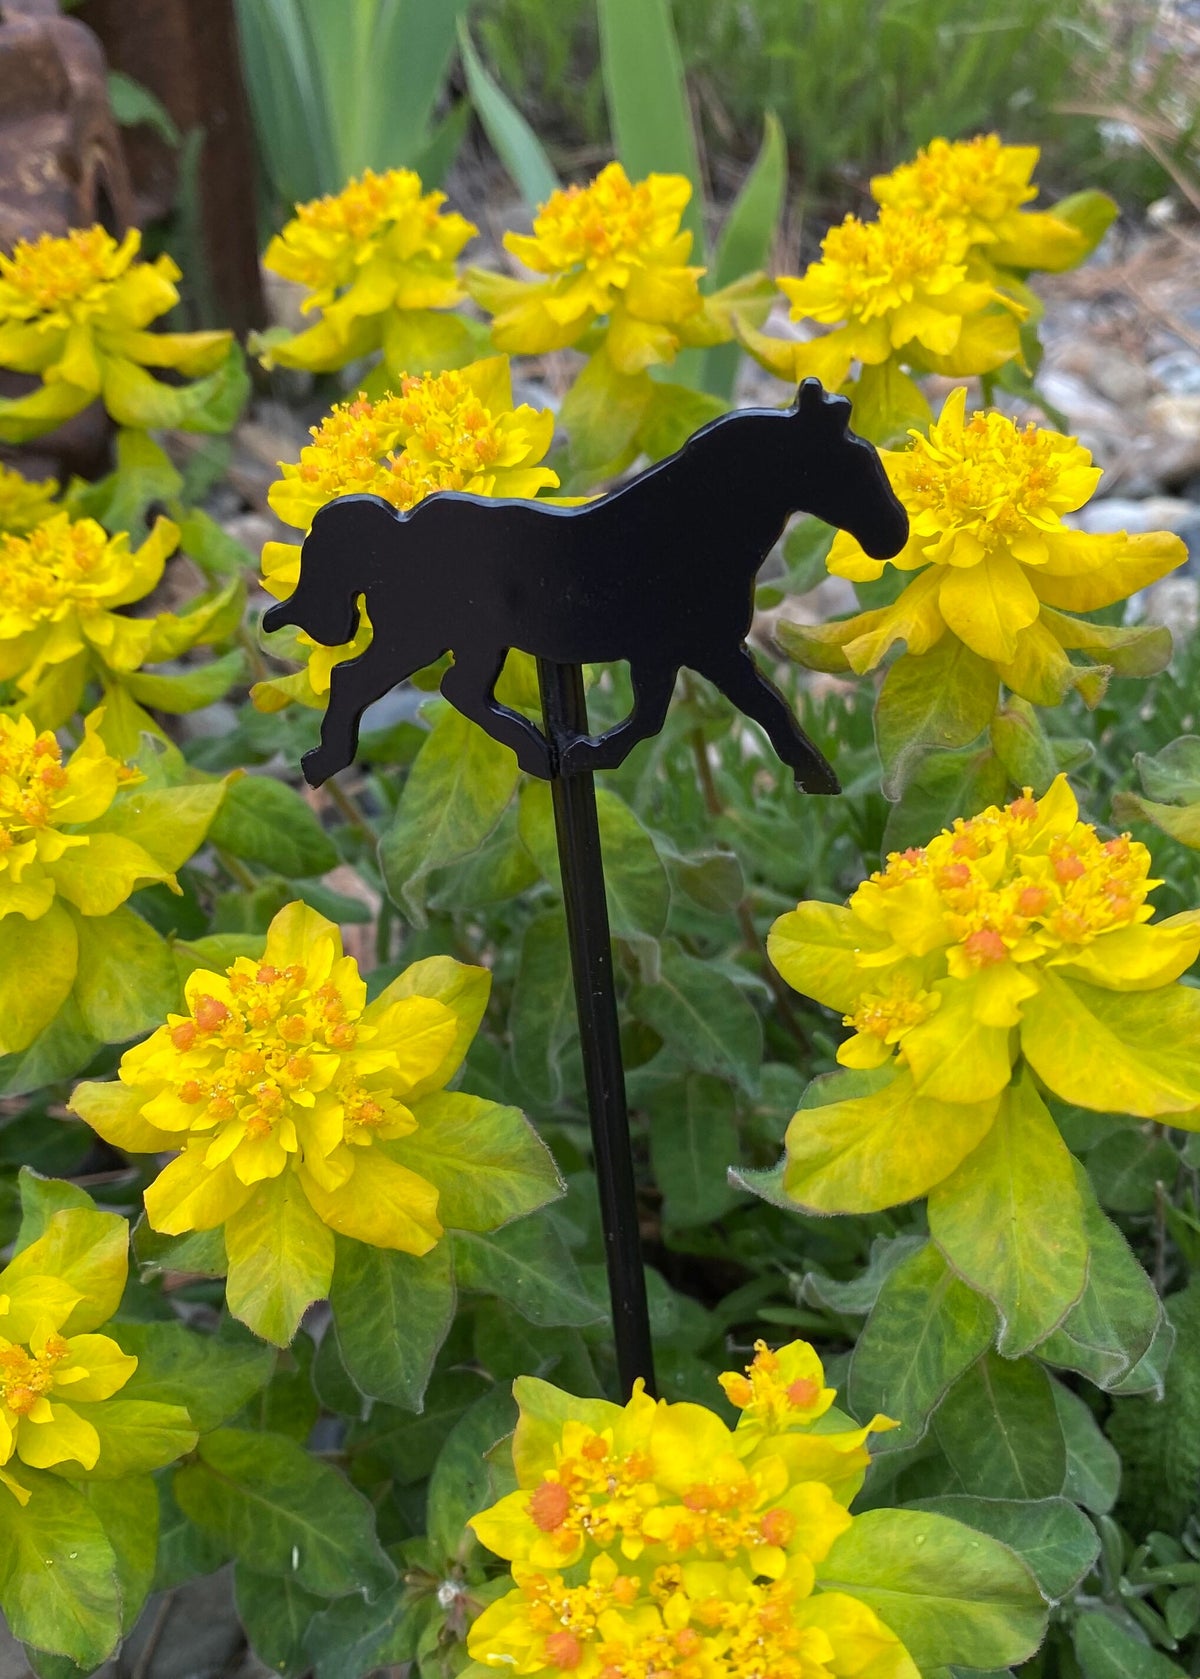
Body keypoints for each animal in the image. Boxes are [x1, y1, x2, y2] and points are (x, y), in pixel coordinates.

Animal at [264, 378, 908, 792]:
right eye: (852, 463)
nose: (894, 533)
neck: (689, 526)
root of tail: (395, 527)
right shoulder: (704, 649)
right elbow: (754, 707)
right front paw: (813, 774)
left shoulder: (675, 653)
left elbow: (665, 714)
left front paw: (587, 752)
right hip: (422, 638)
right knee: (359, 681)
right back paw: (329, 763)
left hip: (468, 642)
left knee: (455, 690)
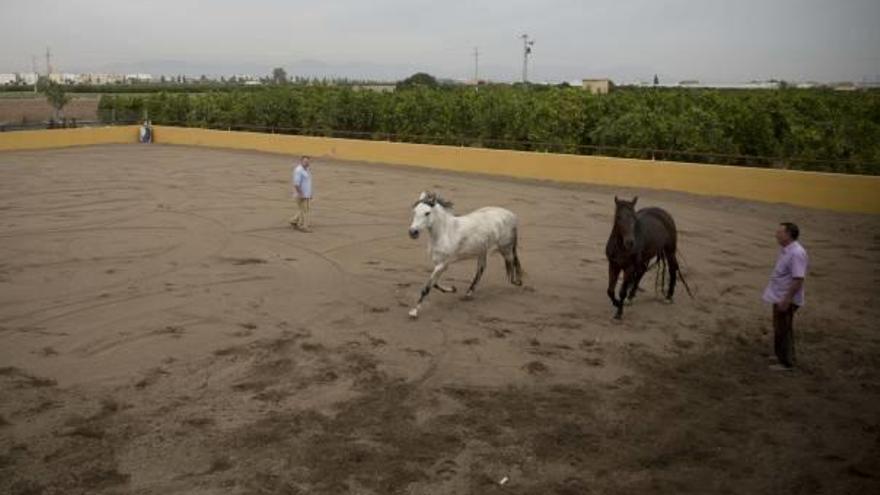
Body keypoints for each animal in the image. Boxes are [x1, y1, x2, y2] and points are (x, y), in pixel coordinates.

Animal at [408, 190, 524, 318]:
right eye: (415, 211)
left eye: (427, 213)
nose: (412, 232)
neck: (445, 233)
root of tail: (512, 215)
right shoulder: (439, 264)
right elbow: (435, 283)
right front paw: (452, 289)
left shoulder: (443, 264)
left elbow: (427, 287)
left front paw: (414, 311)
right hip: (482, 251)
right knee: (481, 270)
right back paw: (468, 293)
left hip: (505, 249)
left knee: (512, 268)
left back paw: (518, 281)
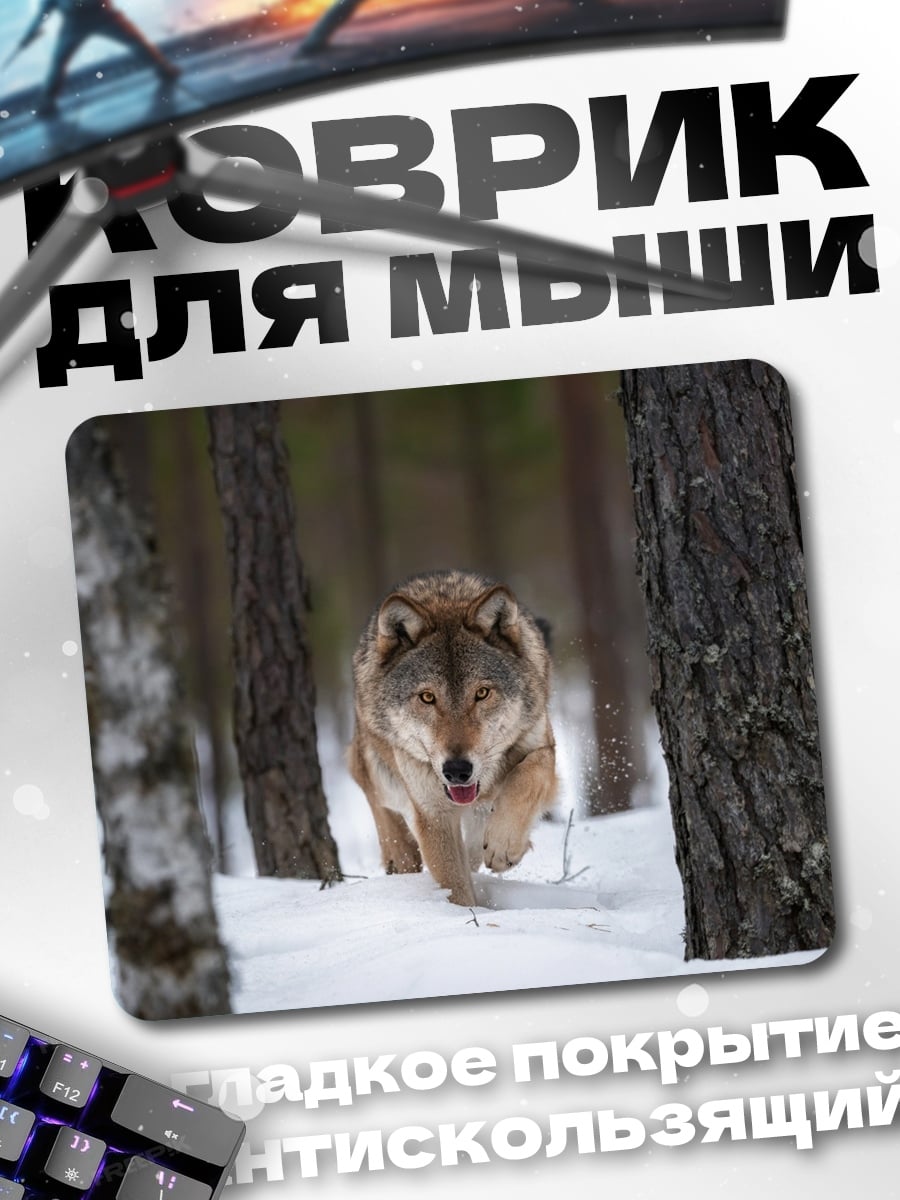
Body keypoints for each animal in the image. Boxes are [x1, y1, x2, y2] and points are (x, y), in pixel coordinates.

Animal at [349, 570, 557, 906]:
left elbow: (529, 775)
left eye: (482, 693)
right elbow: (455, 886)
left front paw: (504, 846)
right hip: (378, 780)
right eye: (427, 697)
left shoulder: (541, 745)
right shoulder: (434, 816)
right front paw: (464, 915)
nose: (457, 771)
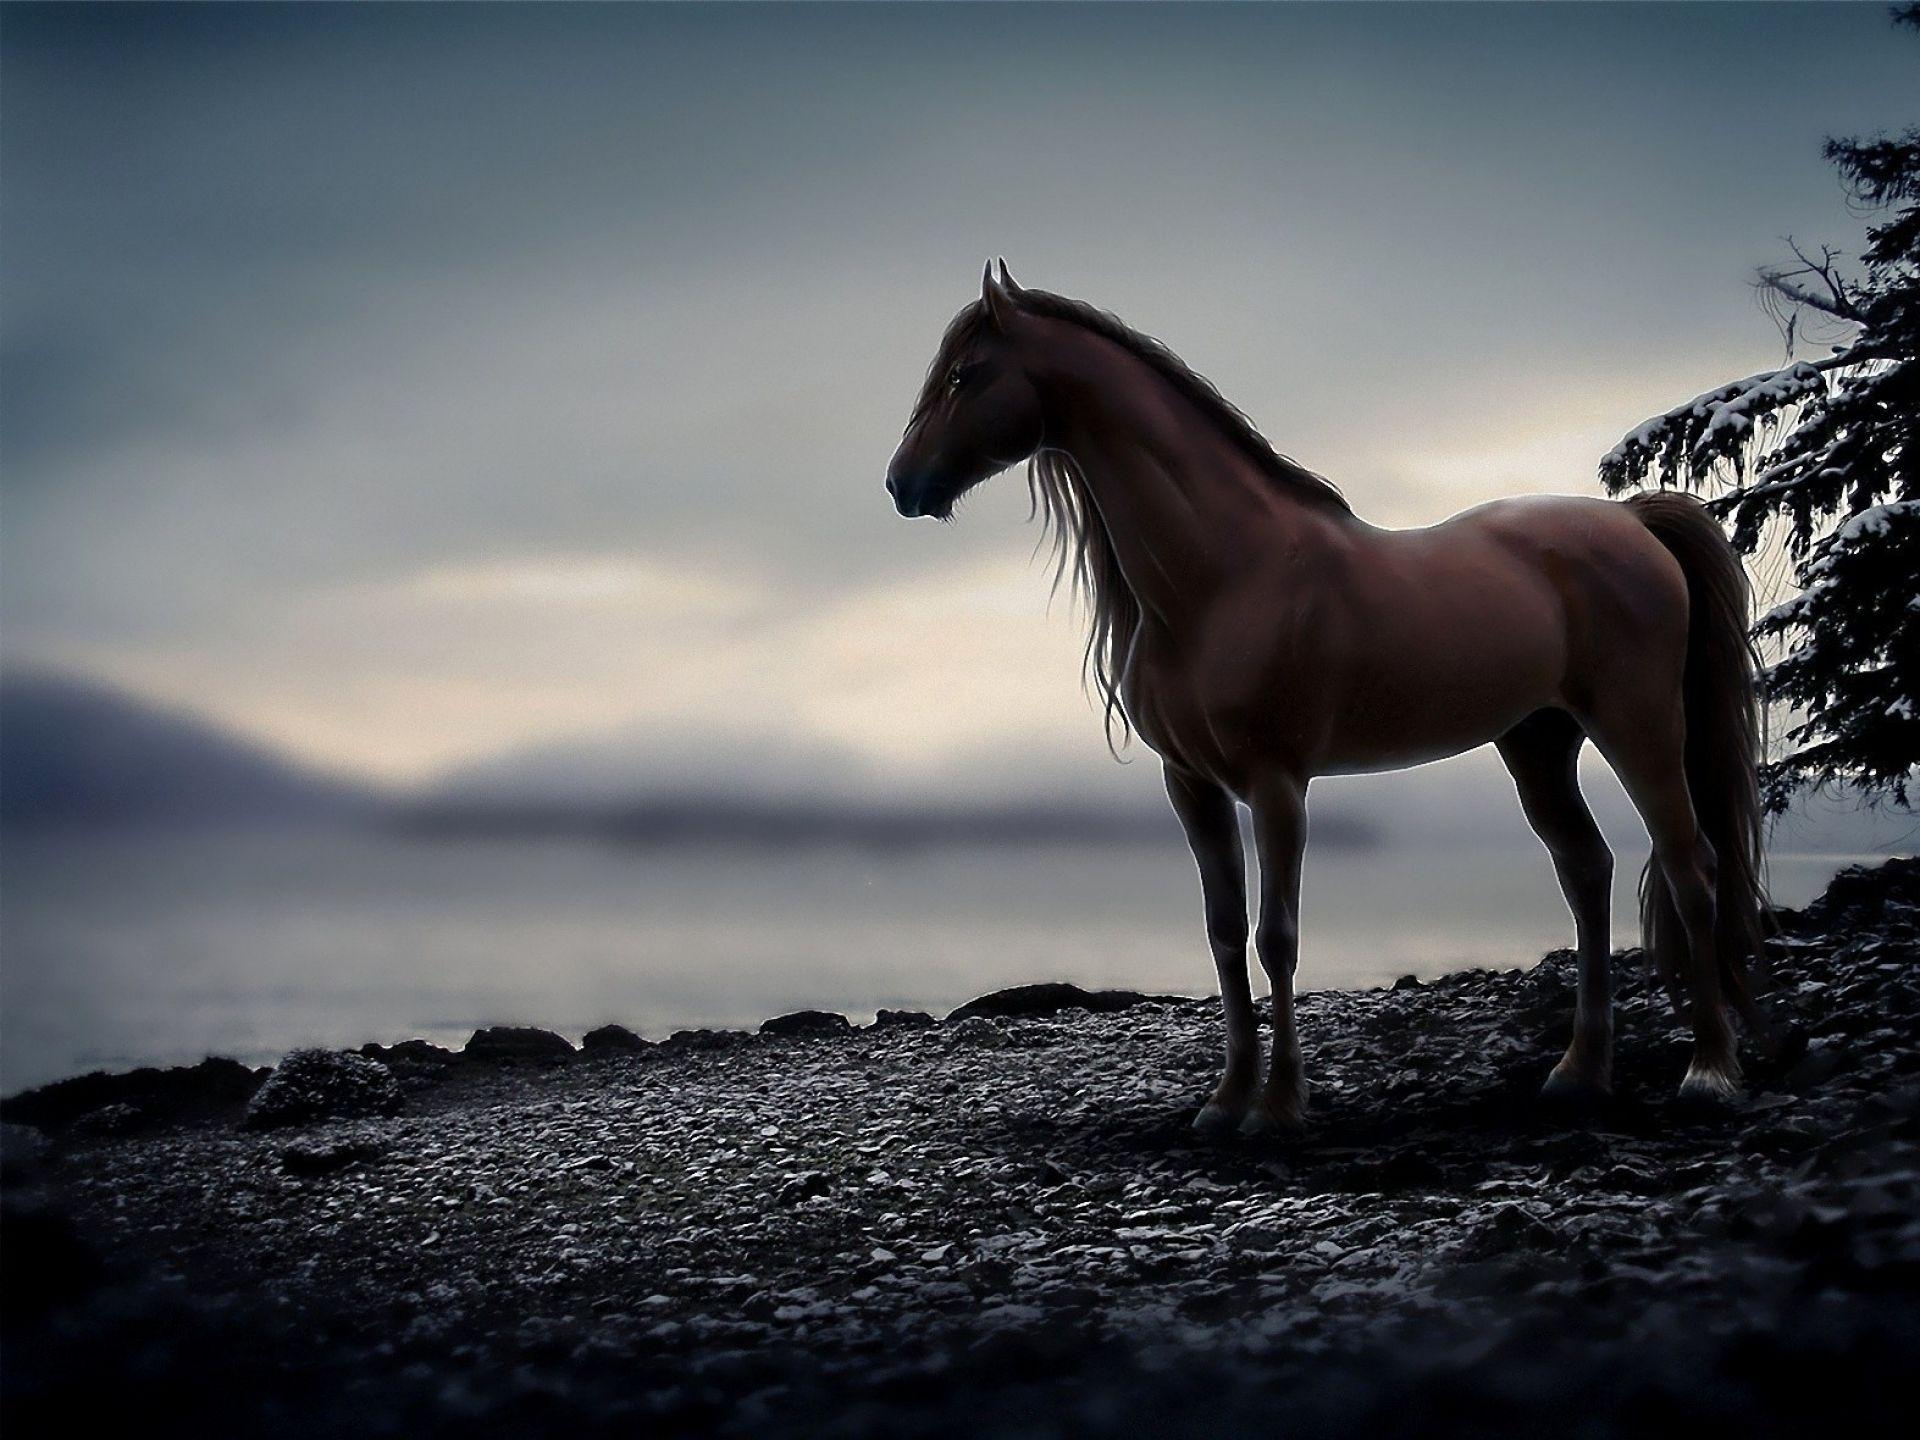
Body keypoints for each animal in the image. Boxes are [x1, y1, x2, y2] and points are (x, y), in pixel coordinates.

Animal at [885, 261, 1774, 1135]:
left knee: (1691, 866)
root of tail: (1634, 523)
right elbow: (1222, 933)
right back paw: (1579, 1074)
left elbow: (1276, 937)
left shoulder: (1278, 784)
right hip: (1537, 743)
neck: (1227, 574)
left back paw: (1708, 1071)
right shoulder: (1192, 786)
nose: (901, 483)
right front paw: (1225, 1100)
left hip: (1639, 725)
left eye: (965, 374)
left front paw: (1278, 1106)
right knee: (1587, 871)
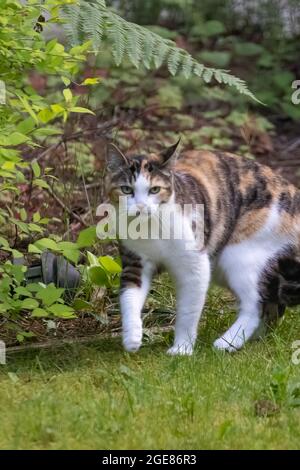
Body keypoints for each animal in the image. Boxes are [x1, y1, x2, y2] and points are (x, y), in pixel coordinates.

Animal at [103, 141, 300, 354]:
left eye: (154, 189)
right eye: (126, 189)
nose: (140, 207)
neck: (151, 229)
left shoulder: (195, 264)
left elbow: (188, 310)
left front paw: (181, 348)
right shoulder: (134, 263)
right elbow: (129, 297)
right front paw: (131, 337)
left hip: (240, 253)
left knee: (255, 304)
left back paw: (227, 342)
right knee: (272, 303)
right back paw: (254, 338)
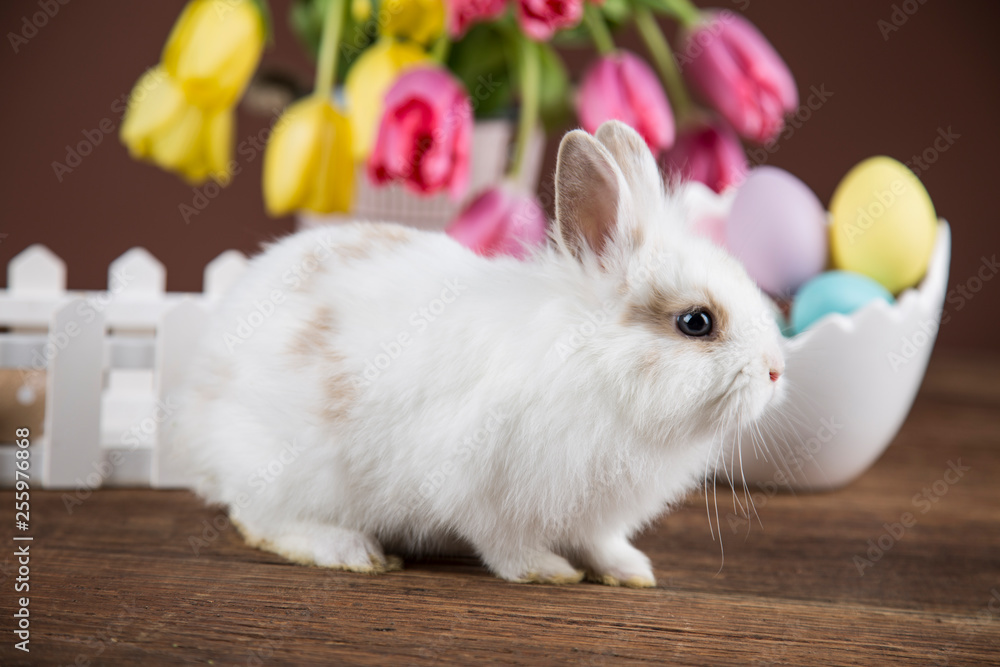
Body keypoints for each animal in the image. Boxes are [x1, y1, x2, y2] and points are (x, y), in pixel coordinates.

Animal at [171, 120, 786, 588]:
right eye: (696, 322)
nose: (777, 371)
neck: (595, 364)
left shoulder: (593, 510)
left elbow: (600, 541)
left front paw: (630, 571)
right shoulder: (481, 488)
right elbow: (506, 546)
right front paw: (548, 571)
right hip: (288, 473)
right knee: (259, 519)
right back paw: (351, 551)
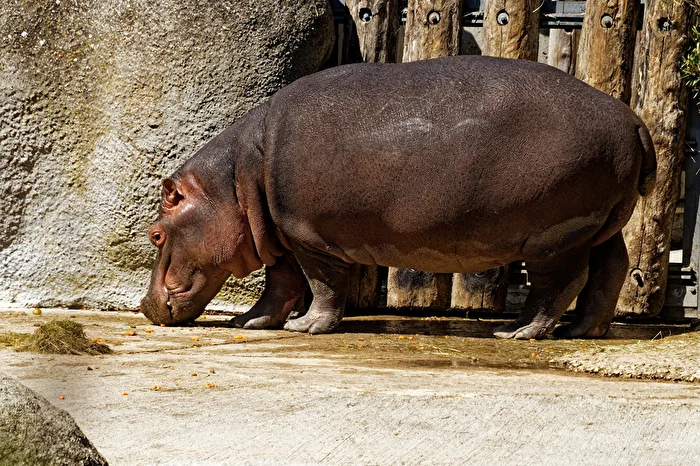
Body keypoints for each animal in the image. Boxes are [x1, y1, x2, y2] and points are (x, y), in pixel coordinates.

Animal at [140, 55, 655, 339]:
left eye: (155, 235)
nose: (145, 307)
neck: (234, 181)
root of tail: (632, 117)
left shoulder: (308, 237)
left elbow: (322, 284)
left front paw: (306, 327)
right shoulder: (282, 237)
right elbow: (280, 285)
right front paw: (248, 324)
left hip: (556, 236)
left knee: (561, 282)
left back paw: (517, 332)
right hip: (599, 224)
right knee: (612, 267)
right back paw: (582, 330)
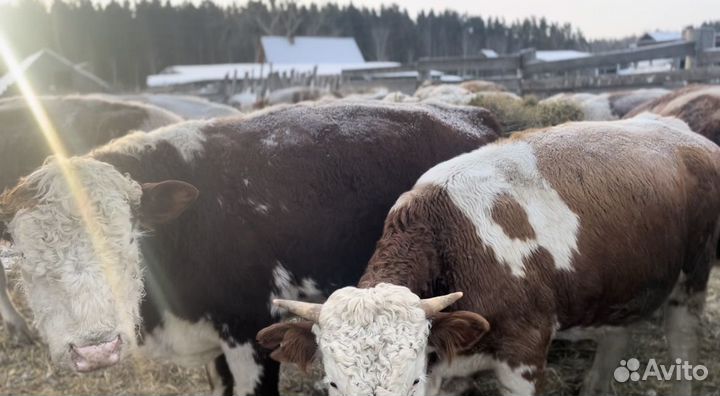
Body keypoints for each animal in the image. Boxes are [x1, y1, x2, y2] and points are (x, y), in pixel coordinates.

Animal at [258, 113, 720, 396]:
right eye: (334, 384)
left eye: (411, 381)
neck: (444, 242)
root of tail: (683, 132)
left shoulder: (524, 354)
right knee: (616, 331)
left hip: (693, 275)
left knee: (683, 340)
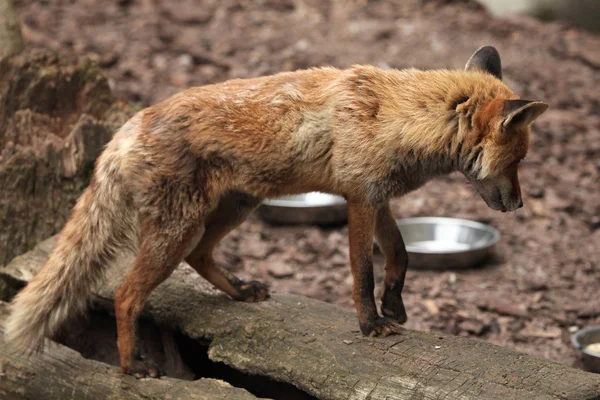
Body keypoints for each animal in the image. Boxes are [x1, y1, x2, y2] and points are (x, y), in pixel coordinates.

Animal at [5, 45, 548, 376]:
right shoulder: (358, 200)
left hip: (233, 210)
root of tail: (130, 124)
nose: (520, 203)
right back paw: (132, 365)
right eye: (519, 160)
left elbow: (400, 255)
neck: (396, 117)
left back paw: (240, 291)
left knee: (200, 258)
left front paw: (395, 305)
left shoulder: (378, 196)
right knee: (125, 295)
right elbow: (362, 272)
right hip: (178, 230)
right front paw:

Exercise requirements: Answer with a single number: how many lines above hold the word "tail"?

Task answer: 6